There are ways to deal with these, while on TRT you can use HCG for testicles fullness and leydig cell stimulation which will keep you making some natural T, FSH injections for sperm production.

You can always stop TRT to restart neurosteroid synthesis, I did.

Right. Does hCG work long-term though?

I hate how many differing opinions there are on this topic, both on the internet and amongst doctors. It makes it confusing as hell and makes it difficult to take the initiative to step into this.

Haha the horror stories have made me wary, I suppose, as well as the extreme lack of consensus among doctors regarding TRT.

All of these sexual issues started as a result of an antidepressant (prozac) - exogenous chemical - after all. I have no idea what the hell it did to my body, but the changes are obviously permanent.

Thanks for the information.

Yes it does and don’t believe the myth of leydig cell overstimulation using HCG, no one has ever seen this in practice.

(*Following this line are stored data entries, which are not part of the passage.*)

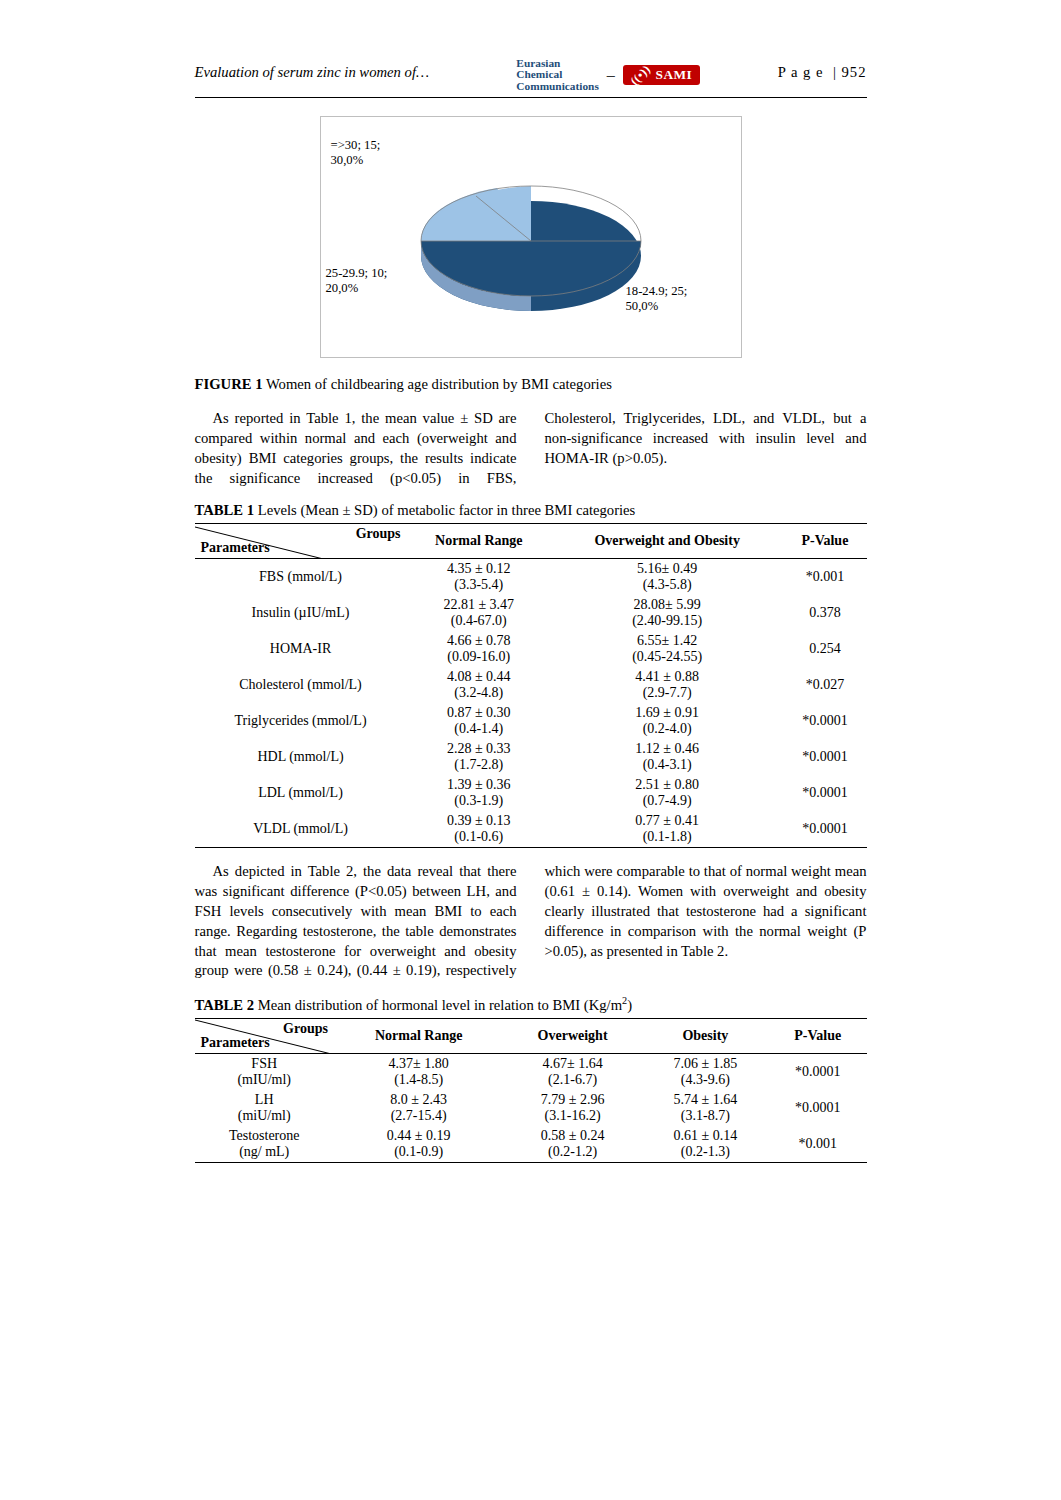Evaluation of serum zinc in women of…
Eurasian
Chemical
Communications
– ((•)) SAMI
P a g e | 952
=>30; 15;
30,0%
25-29.9; 10;
20,0%
18-24.9; 25;
50,0%
FIGURE 1 Women of childbearing age distribution by BMI categories
As reported in Table 1, the mean value ± SD are compared within normal and each (overweight and obesity) BMI categories groups, the results indicate the significance increased (p<0.05) in FBS, Cholesterol, Triglycerides, LDL, and VLDL, but a non-significance increased with insulin level and HOMA-IR (p>0.05).
TABLE 1 Levels (Mean ± SD) of metabolic factor in three BMI categories
| Groups Parameters | Normal Range | Overweight and Obesity | P-Value |
| --- | --- | --- | --- |
| FBS (mmol/L) | 4.35 ± 0.12 (3.3-5.4) | 5.16± 0.49 (4.3-5.8) | *0.001 |
| Insulin (µIU/mL) | 22.81 ± 3.47 (0.4-67.0) | 28.08± 5.99 (2.40-99.15) | 0.378 |
| HOMA-IR | 4.66 ± 0.78 (0.09-16.0) | 6.55± 1.42 (0.45-24.55) | 0.254 |
| Cholesterol (mmol/L) | 4.08 ± 0.44 (3.2-4.8) | 4.41 ± 0.88 (2.9-7.7) | *0.027 |
| Triglycerides (mmol/L) | 0.87 ± 0.30 (0.4-1.4) | 1.69 ± 0.91 (0.2-4.0) | *0.0001 |
| HDL (mmol/L) | 2.28 ± 0.33 (1.7-2.8) | 1.12 ± 0.46 (0.4-3.1) | *0.0001 |
| LDL (mmol/L) | 1.39 ± 0.36 (0.3-1.9) | 2.51 ± 0.80 (0.7-4.9) | *0.0001 |
| VLDL (mmol/L) | 0.39 ± 0.13 (0.1-0.6) | 0.77 ± 0.41 (0.1-1.8) | *0.0001 |
As depicted in Table 2, the data reveal that there was significant difference (P<0.05) between LH, and FSH levels consecutively with mean BMI to each range. Regarding testosterone, the table demonstrates that mean testosterone for overweight and obesity group were (0.58 ± 0.24), (0.44 ± 0.19), respectively which were comparable to that of normal weight mean (0.61 ± 0.14). Women with overweight and obesity clearly illustrated that testosterone had a significant difference in comparison with the normal weight (P >0.05), as presented in Table 2.
TABLE 2 Mean distribution of hormonal level in relation to BMI (Kg/m2)
| Groups Parameters | Normal Range | Overweight | Obesity | P-Value |
| --- | --- | --- | --- | --- |
| FSH (mIU/ml) | 4.37± 1.80 (1.4-8.5) | 4.67± 1.64 (2.1-6.7) | 7.06 ± 1.85 (4.3-9.6) | *0.0001 |
| LH (miU/ml) | 8.0 ± 2.43 (2.7-15.4) | 7.79 ± 2.96 (3.1-16.2) | 5.74 ± 1.64 (3.1-8.7) | *0.0001 |
| Testosterone (ng/ mL) | 0.44 ± 0.19 (0.1-0.9) | 0.58 ± 0.24 (0.2-1.2) | 0.61 ± 0.14 (0.2-1.3) | *0.001 |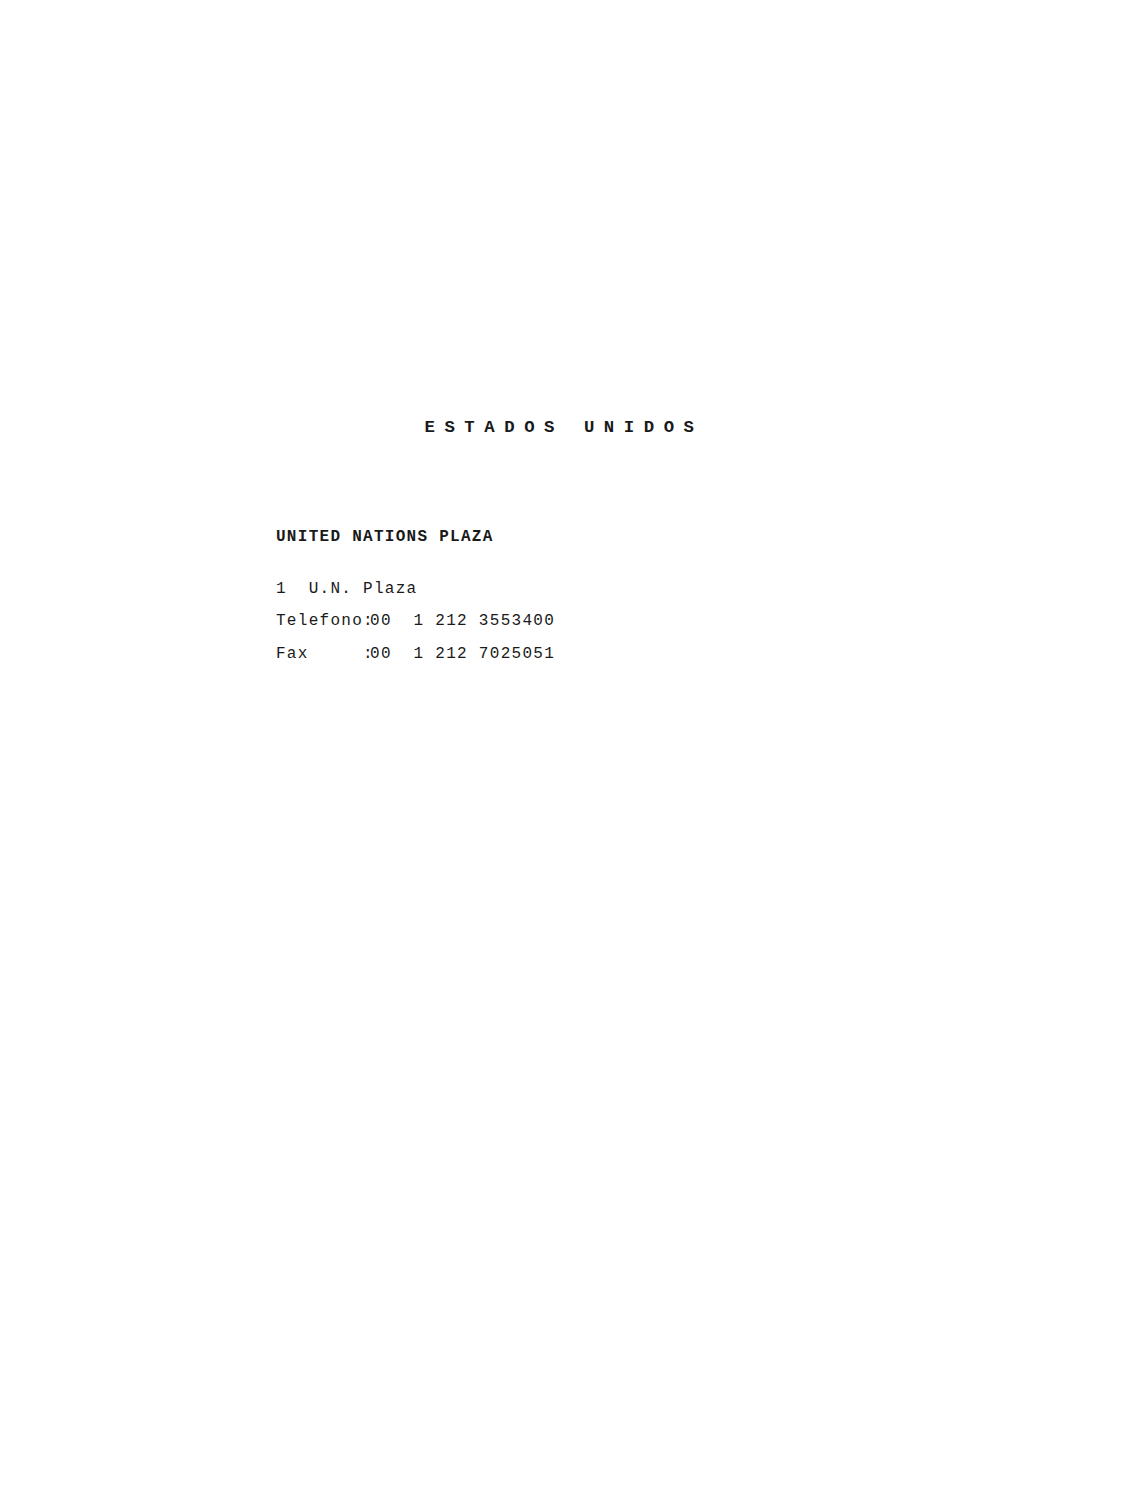Estados Unidos
United Nations Plaza
1 U.N. Plaza
Telefono: 00 1 212 3553400
Fax : 00 1 212 7025051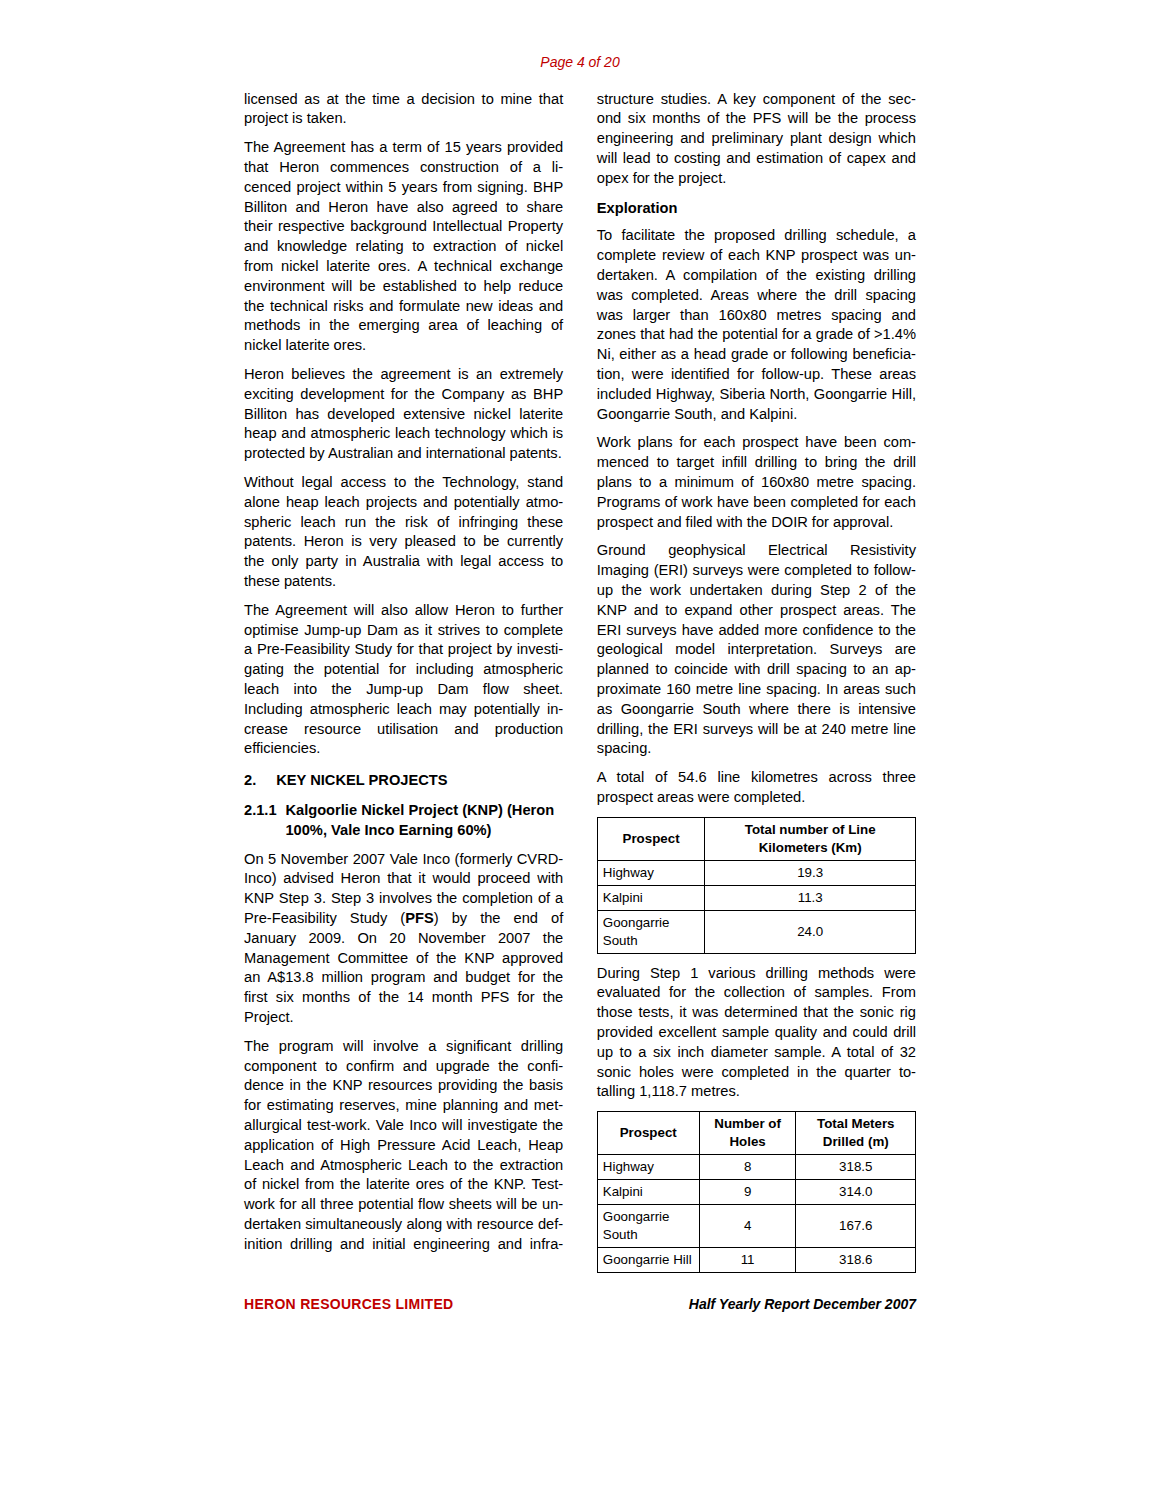Page 4 of 20
licensed as at the time a decision to mine that project is taken.
The Agreement has a term of 15 years provided that Heron commences construction of a licenced project within 5 years from signing. BHP Billiton and Heron have also agreed to share their respective background Intellectual Property and knowledge relating to extraction of nickel from nickel laterite ores. A technical exchange environment will be established to help reduce the technical risks and formulate new ideas and methods in the emerging area of leaching of nickel laterite ores.
Heron believes the agreement is an extremely exciting development for the Company as BHP Billiton has developed extensive nickel laterite heap and atmospheric leach technology which is protected by Australian and international patents.
Without legal access to the Technology, stand alone heap leach projects and potentially atmospheric leach run the risk of infringing these patents. Heron is very pleased to be currently the only party in Australia with legal access to these patents.
The Agreement will also allow Heron to further optimise Jump-up Dam as it strives to complete a Pre-Feasibility Study for that project by investigating the potential for including atmospheric leach into the Jump-up Dam flow sheet. Including atmospheric leach may potentially increase resource utilisation and production efficiencies.
2. KEY NICKEL PROJECTS
2.1.1 Kalgoorlie Nickel Project (KNP) (Heron 100%, Vale Inco Earning 60%)
On 5 November 2007 Vale Inco (formerly CVRD-Inco) advised Heron that it would proceed with KNP Step 3. Step 3 involves the completion of a Pre-Feasibility Study (PFS) by the end of January 2009. On 20 November 2007 the Management Committee of the KNP approved an A$13.8 million program and budget for the first six months of the 14 month PFS for the Project.
The program will involve a significant drilling component to confirm and upgrade the confidence in the KNP resources providing the basis for estimating reserves, mine planning and metallurgical test-work. Vale Inco will investigate the application of High Pressure Acid Leach, Heap Leach and Atmospheric Leach to the extraction of nickel from the laterite ores of the KNP. Test-work for all three potential flow sheets will be undertaken simultaneously along with resource definition drilling and initial engineering and infrastructure studies. A key component of the second six months of the PFS will be the process engineering and preliminary plant design which will lead to costing and estimation of capex and opex for the project.
Exploration
To facilitate the proposed drilling schedule, a complete review of each KNP prospect was undertaken. A compilation of the existing drilling was completed. Areas where the drill spacing was larger than 160x80 metres spacing and zones that had the potential for a grade of >1.4% Ni, either as a head grade or following beneficiation, were identified for follow-up. These areas included Highway, Siberia North, Goongarrie Hill, Goongarrie South, and Kalpini.
Work plans for each prospect have been commenced to target infill drilling to bring the drill plans to a minimum of 160x80 metre spacing. Programs of work have been completed for each prospect and filed with the DOIR for approval.
Ground geophysical Electrical Resistivity Imaging (ERI) surveys were completed to follow-up the work undertaken during Step 2 of the KNP and to expand other prospect areas. The ERI surveys have added more confidence to the geological model interpretation. Surveys are planned to coincide with drill spacing to an approximate 160 metre line spacing. In areas such as Goongarrie South where there is intensive drilling, the ERI surveys will be at 240 metre line spacing.
A total of 54.6 line kilometres across three prospect areas were completed.
| Prospect | Total number of Line Kilometers (Km) |
| --- | --- |
| Highway | 19.3 |
| Kalpini | 11.3 |
| Goongarrie South | 24.0 |
During Step 1 various drilling methods were evaluated for the collection of samples. From those tests, it was determined that the sonic rig provided excellent sample quality and could drill up to a six inch diameter sample. A total of 32 sonic holes were completed in the quarter totalling 1,118.7 metres.
| Prospect | Number of Holes | Total Meters Drilled (m) |
| --- | --- | --- |
| Highway | 8 | 318.5 |
| Kalpini | 9 | 314.0 |
| Goongarrie South | 4 | 167.6 |
| Goongarrie Hill | 11 | 318.6 |
HERON RESOURCES LIMITED
Half Yearly Report December 2007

There is a lot of misinformation out there regarding TRT, like high levels of exogenous testosterone causing prostate cancer, which was based off a 1941 study which was seriously flawed and included castrated men who are in a separate risk category from the general population, oh and women who were included in the study.

Last time I checked women don’t have a prostate and the doctor that did this study went onto win the nobel prize. Most doctors are sheep never really picking up a study and reading it, they go by some else’s word without fact checking, the path of least resistance.

You need studies, YouTube videos on prostate cancer by the experts, ask and you shall receive.

Yeah mine started with Paxil. The doctors didn’t seem to mind the long term effects of that.